In conclusion, this study provides nationwide and regional estimates of the spread of SARS-CoV-2 in Oman, showing wide variation between the different governorates. The substantially higher seroprevalence estimates in migrants in Cycles 1 and 2 of the study reflects the high efficiency of SARS-CoV-2 spread in congregate living facilities and work settings, and the effectiveness of occupational health measures put into place to reduce transmission in these settings. The prevalence estimates remain low and are insufficient to provide herd immunity, therefore bolstering the need to achieve mass vaccination.
Acknowledgments
Acknowledgements
This study was a collaboration between the Directorate General for Disease Surveillance and Control, the Directorate General of Primary Health Care, and the 11 Directorate Generals for Health Services in all 11 governorates in Oman. The authors wish to thank all the public health and primary healthcare staff, nurses and laboratory technologists who collaborated in this study. The authors also wish to thank the study participants. Finally, the authors wish to thank Lesley Carson for her editorial assistance in finalizing the manuscript.

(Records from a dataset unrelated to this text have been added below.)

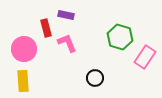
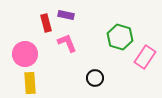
red rectangle: moved 5 px up
pink circle: moved 1 px right, 5 px down
yellow rectangle: moved 7 px right, 2 px down
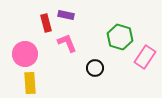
black circle: moved 10 px up
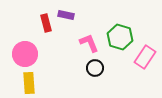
pink L-shape: moved 22 px right
yellow rectangle: moved 1 px left
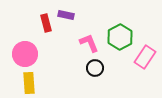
green hexagon: rotated 15 degrees clockwise
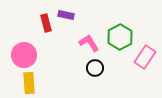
pink L-shape: rotated 10 degrees counterclockwise
pink circle: moved 1 px left, 1 px down
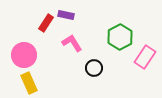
red rectangle: rotated 48 degrees clockwise
pink L-shape: moved 17 px left
black circle: moved 1 px left
yellow rectangle: rotated 20 degrees counterclockwise
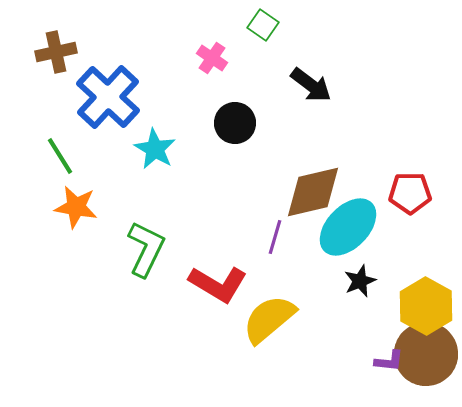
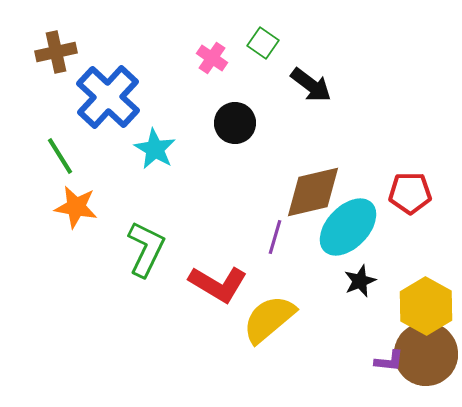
green square: moved 18 px down
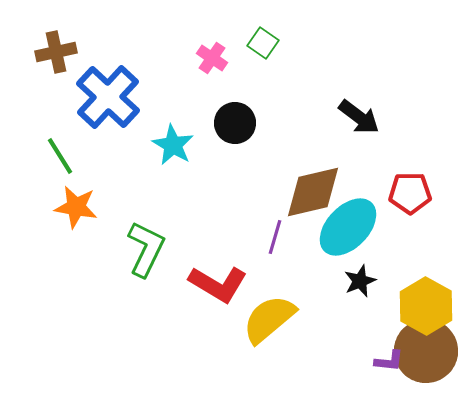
black arrow: moved 48 px right, 32 px down
cyan star: moved 18 px right, 4 px up
brown circle: moved 3 px up
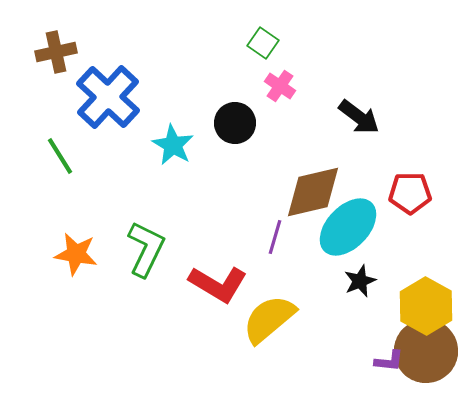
pink cross: moved 68 px right, 28 px down
orange star: moved 47 px down
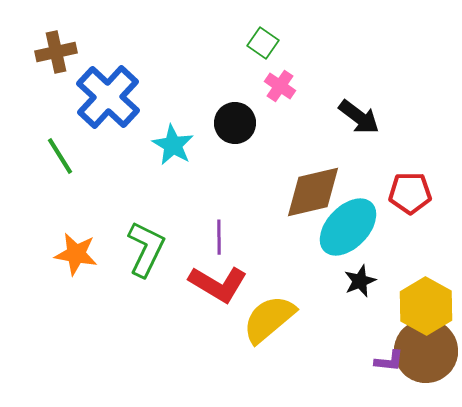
purple line: moved 56 px left; rotated 16 degrees counterclockwise
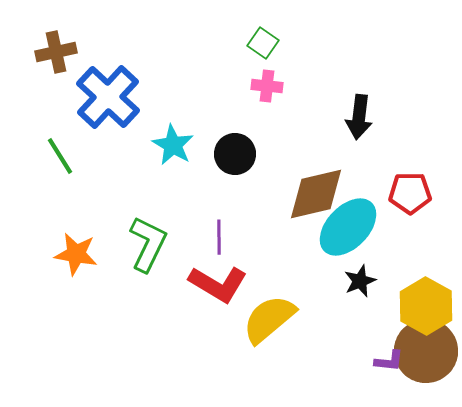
pink cross: moved 13 px left; rotated 28 degrees counterclockwise
black arrow: rotated 60 degrees clockwise
black circle: moved 31 px down
brown diamond: moved 3 px right, 2 px down
green L-shape: moved 2 px right, 5 px up
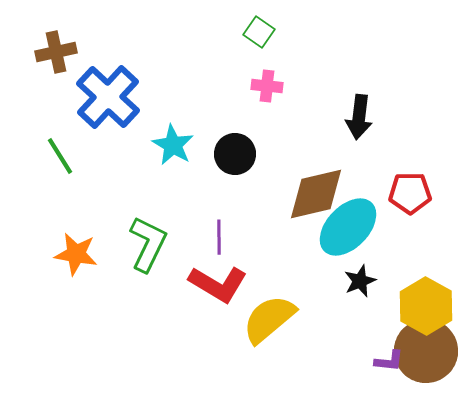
green square: moved 4 px left, 11 px up
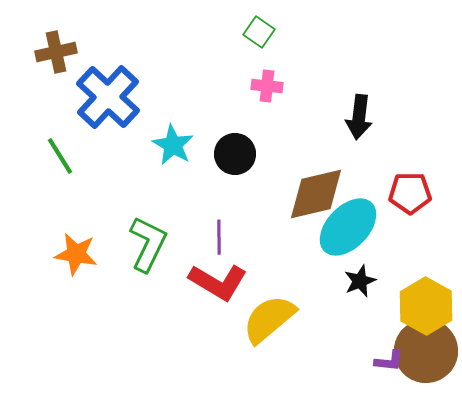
red L-shape: moved 2 px up
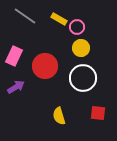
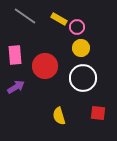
pink rectangle: moved 1 px right, 1 px up; rotated 30 degrees counterclockwise
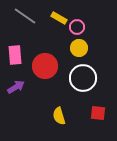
yellow rectangle: moved 1 px up
yellow circle: moved 2 px left
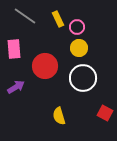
yellow rectangle: moved 1 px left, 1 px down; rotated 35 degrees clockwise
pink rectangle: moved 1 px left, 6 px up
red square: moved 7 px right; rotated 21 degrees clockwise
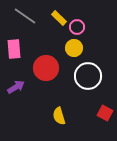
yellow rectangle: moved 1 px right, 1 px up; rotated 21 degrees counterclockwise
yellow circle: moved 5 px left
red circle: moved 1 px right, 2 px down
white circle: moved 5 px right, 2 px up
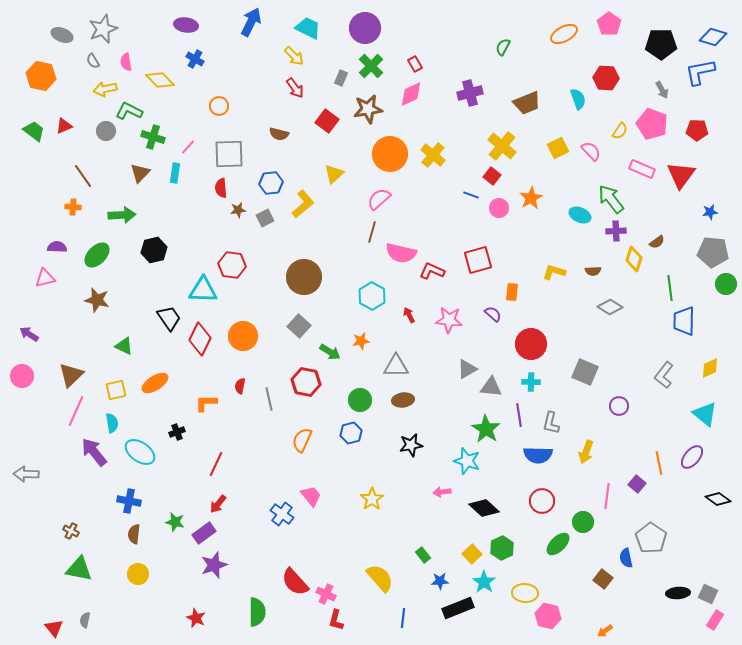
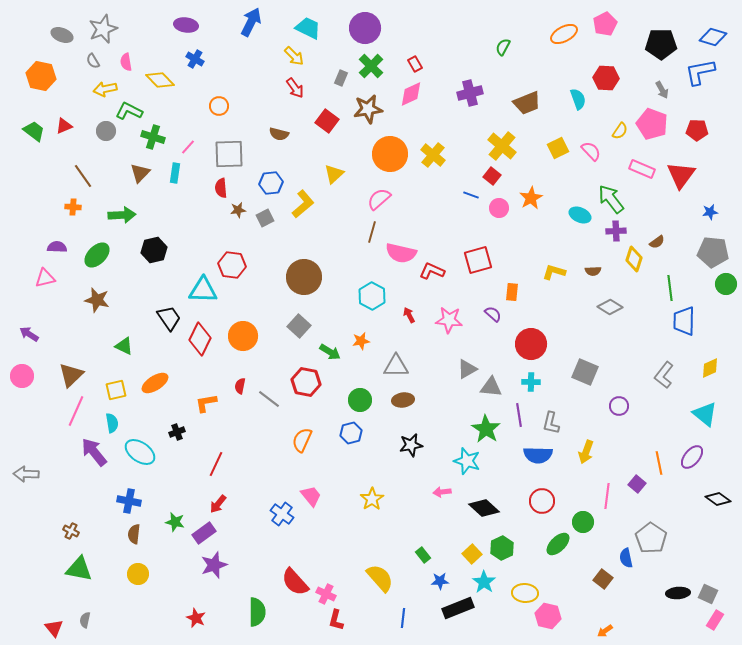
pink pentagon at (609, 24): moved 4 px left; rotated 10 degrees clockwise
gray line at (269, 399): rotated 40 degrees counterclockwise
orange L-shape at (206, 403): rotated 10 degrees counterclockwise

Conflict of interest statement
None declared.
Ethical approval
The study was approved by the Supreme Committee for COVID-19 and by the Directorate General for Disease Surveillance and Control in Ministry of Health. Written informed consent was obtained from all individuals prior to study participation. Consent for children was obtained from a parent.
Author contributions
SA, AW, AM, AJ, HK, AM, FY, AQ, SK, KH and BR handled the study conception and design, and the analysis and interpretation of data. PJK, AM, ZM, MT, SK, SB, MHS, AYB, IOA, NS and EM were responsible for conducting the study in the governorates and communicating with the study in the Directorate General for Disease Surveillance and Control. AJ, HK, IS and AR were responsible for the study design, processing of samples in Central Public Health Laboratories (CPHL), and logistics management. All of the authors drafted the article or revised it critically for important intellectual content, and provided final approval of the version for submission.
Footnotes
Supplementary material associated with this article can be found, in the online version, at doi:10.1016/j.ijid.2021.09.062.